Expects a true value to turn debugging on, and a false value to turn debugging off.

$reformat->debug(1);  # 1 or 0
prepare_parser_for_regex_with_params()

Internal method called by "prepare_parser()".

prepare_parser_for_regex_named_capture()

Internal method called by "prepare_parser()".

prepare_parser_for_strptime()

Internal method called by "prepare_parser()".

prepare_parser_heuristic()

Internal method called by "prepare_parser()".

prepare_formatter_for_arrayref()

Internal method called by "prepare_formatter()".

prepare_formatter_for_hashref()

Internal method called by "prepare_formatter()".

prepare_formatter_for_coderef()

Internal method called by "prepare_formatter()".

prepare_formatter_for_sprintf()

Internal method called by "prepare_formatter()".

prepare_formatter_for_strftime()

Internal method called by "prepare_formatter()".

strptime_token_to_regex()

Internal method called by "prepare_parser()".

strftime_token_to_internal

Internal method called by "prepare_formatter()".

transform_token_value()

Internal method called by "prepare_formatter()".

most_likely_token()

Internal method called by "prepare_parser()".

add_parser()

Adds a parser to the active parsers. When parsing a date string, the parser will be called if each preceeding parser has failed to parse the date.

See "prepare_parser()" for generating a parser in the correct format.

$reformat->add_parser(
    $reformat->prepare_parser( ... ),
);
add_formatter()

Adds a formatter to the active formatters. When formatting a date, the formatter will be called after each preceeding formatter, receiving as input the output from the previous formatter.

See "prepare_formatter()" for generating a formatter in the correct format.

$reformat->add_formatter(
    $reformat->prepare_formatter( ... ),
);
parse_date()

Given a date string, attempts to parse it via the active parsers. Returns a hashref containing the tokens that were extracted from the date string.

my $date_hashref = $reformat->parse_date($date_string);
format_date()

Given a hashref containing the tokens that were extracted from a date string, formats the date using each of the active parsers, passing the output from the previous formatter to the next formatter.

my $date_string = $reformat->format_date($date_hashref);
reformat_date()

Given a date string, attempts to parse it and format it using the active parsers and formaters.
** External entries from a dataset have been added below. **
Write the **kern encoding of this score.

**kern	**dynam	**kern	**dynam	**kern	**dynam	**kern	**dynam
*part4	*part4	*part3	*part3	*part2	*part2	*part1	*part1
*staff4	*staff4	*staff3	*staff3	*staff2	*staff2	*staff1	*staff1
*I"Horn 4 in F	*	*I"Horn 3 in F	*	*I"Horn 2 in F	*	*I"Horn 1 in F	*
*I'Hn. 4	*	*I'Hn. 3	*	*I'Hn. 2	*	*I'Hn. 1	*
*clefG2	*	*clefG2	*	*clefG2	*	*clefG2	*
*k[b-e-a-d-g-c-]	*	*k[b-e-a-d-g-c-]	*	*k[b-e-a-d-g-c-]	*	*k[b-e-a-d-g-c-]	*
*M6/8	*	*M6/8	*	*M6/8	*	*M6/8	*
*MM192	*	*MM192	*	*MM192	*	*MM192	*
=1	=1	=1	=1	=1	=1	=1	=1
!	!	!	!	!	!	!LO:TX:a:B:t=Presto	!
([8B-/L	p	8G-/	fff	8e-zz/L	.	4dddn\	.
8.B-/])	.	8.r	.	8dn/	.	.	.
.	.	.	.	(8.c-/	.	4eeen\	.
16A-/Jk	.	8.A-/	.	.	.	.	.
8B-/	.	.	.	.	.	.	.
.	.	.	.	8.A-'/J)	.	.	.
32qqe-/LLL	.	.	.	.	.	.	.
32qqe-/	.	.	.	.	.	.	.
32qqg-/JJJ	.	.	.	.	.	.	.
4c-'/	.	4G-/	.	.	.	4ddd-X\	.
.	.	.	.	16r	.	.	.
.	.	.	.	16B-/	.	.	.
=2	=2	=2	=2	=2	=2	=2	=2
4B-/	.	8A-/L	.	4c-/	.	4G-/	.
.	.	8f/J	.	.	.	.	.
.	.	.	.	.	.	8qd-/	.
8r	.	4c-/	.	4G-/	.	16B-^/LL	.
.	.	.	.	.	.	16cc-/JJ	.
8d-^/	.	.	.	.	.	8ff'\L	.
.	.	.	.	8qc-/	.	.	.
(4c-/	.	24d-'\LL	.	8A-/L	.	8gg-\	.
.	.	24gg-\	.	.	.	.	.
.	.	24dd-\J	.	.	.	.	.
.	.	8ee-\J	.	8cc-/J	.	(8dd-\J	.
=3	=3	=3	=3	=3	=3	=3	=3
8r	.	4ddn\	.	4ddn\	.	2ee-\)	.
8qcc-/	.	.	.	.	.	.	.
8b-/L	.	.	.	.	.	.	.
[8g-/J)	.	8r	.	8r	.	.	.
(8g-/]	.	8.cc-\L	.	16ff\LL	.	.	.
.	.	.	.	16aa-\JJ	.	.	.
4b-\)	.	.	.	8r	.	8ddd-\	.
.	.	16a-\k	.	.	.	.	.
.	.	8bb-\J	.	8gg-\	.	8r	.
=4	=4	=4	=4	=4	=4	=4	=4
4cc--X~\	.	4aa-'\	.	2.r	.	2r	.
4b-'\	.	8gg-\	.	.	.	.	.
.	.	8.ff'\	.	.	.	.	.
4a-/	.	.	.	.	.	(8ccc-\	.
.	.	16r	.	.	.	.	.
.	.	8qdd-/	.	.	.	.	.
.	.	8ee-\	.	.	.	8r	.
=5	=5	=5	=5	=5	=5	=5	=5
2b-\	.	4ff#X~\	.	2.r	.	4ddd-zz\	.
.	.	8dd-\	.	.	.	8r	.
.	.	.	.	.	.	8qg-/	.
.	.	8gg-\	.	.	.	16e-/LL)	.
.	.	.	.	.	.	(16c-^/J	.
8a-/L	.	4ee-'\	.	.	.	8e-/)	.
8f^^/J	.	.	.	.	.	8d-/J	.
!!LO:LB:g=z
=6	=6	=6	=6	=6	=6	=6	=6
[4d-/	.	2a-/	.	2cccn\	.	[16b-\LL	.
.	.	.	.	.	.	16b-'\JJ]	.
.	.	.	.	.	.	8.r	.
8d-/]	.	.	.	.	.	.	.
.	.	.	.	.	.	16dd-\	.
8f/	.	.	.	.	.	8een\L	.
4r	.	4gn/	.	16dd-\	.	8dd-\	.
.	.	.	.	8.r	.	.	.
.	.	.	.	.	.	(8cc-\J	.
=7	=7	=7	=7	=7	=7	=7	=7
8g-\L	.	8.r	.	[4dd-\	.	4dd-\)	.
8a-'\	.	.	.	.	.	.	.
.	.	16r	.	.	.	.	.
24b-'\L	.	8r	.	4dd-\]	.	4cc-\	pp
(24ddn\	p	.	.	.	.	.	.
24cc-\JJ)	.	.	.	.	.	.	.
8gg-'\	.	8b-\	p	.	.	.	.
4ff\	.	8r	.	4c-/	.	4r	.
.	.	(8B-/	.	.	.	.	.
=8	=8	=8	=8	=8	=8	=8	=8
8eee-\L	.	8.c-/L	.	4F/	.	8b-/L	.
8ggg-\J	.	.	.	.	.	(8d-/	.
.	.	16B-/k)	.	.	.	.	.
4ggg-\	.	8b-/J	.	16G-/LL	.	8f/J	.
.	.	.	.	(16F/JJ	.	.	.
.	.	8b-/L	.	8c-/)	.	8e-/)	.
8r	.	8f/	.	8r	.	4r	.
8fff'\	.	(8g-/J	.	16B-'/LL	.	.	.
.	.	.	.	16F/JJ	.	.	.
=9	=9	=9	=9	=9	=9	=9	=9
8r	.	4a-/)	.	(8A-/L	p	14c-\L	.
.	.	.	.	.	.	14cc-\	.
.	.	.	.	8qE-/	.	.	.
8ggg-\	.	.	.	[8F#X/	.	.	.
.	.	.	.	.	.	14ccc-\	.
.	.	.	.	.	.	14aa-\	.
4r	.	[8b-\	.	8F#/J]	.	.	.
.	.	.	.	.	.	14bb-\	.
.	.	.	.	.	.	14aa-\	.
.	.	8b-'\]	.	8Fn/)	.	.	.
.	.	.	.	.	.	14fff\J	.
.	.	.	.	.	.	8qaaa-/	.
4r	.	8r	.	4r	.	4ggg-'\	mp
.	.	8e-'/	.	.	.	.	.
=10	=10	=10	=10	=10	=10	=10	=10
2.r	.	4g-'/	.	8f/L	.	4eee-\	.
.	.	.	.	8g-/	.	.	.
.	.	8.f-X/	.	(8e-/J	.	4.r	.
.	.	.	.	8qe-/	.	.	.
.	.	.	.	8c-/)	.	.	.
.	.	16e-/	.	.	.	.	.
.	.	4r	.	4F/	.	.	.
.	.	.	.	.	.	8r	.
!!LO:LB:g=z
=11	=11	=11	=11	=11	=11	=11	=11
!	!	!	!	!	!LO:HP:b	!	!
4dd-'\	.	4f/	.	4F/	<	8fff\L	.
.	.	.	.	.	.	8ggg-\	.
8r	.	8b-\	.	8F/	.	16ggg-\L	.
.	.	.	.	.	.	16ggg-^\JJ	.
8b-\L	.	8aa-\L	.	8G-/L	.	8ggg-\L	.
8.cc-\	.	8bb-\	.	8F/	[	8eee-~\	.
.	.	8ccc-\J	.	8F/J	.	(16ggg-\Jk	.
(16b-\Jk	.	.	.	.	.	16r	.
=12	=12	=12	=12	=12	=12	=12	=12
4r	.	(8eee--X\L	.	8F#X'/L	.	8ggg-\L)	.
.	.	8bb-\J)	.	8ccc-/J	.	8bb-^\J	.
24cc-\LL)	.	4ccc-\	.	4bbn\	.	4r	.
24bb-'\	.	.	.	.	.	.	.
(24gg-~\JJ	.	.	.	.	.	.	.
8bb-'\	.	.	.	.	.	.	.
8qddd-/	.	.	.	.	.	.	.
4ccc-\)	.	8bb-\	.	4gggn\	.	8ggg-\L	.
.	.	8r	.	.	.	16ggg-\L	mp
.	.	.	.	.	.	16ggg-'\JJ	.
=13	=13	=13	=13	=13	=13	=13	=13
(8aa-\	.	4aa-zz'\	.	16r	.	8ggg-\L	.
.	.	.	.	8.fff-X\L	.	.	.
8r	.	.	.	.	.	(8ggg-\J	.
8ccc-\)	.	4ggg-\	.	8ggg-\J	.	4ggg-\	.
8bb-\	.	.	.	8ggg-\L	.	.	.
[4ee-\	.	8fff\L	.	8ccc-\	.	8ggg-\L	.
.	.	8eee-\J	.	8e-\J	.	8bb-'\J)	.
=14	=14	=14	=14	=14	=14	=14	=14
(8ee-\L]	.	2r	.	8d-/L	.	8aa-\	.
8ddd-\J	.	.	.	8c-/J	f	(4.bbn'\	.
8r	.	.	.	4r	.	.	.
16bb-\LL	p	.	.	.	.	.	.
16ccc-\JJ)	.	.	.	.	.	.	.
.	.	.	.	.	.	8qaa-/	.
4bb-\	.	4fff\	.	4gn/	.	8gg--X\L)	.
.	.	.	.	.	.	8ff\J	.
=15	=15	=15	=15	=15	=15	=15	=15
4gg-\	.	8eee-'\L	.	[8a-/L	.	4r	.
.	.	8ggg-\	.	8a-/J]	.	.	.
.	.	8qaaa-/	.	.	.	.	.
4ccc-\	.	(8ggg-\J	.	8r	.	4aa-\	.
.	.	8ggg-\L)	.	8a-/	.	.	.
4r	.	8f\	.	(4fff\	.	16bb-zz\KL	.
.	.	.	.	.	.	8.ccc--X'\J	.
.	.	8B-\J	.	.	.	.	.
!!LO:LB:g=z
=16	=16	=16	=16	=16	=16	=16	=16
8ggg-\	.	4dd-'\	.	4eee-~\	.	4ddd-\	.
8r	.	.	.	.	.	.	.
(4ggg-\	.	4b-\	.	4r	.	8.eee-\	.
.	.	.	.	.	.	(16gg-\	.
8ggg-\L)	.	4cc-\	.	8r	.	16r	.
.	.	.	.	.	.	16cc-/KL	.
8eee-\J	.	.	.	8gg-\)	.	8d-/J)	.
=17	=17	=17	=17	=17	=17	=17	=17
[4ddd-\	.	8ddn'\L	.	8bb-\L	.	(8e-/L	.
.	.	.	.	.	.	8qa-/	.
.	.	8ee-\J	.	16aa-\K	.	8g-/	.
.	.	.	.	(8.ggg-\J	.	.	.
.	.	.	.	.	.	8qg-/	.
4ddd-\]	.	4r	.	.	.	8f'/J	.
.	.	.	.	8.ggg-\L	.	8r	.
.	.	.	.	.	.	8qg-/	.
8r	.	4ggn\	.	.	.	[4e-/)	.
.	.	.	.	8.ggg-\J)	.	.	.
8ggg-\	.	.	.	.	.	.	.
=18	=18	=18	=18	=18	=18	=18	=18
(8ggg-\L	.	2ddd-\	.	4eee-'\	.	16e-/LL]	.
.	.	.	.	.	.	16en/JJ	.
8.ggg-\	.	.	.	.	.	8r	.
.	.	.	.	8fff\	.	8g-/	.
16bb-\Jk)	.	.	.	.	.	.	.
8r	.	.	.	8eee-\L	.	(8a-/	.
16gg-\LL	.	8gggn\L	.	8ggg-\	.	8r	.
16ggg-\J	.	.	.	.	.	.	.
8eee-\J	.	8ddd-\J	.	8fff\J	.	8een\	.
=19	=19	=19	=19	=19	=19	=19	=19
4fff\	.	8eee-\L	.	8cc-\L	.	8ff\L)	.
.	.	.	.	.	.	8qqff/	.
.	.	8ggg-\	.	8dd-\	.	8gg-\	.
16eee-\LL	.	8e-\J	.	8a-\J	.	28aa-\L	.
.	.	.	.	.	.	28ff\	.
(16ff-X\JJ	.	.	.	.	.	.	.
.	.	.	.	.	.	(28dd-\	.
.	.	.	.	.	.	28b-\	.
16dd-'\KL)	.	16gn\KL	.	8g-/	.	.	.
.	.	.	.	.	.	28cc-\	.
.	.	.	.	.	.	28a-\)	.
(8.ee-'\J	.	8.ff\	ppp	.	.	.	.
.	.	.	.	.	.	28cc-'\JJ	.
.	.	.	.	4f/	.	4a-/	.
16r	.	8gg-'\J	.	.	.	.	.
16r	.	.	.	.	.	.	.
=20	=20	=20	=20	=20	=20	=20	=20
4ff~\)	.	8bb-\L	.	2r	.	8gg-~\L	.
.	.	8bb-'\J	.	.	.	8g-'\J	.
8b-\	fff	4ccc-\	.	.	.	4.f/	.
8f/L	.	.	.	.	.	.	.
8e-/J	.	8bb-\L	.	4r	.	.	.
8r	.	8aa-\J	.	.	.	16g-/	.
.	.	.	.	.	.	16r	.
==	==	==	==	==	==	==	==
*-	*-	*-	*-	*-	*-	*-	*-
my $date_string = $reformat->reformat_date($date_string);

SEE ALSO

Date::Transform
Date::Parse
Date::Format
DateTime::Format::Flexible
DateTime::Format::Builder

AUTHOR

Nathan Gray <kolibrie@cpan.org>

COPYRIGHT AND LICENSE

Copyright (C) 2015 by Nathan Gray

This library is free software; you can redistribute it and/or modify it under the same terms as Perl itself, either Perl version 5.14.2 or, at your option, any later version of Perl 5 you may have available.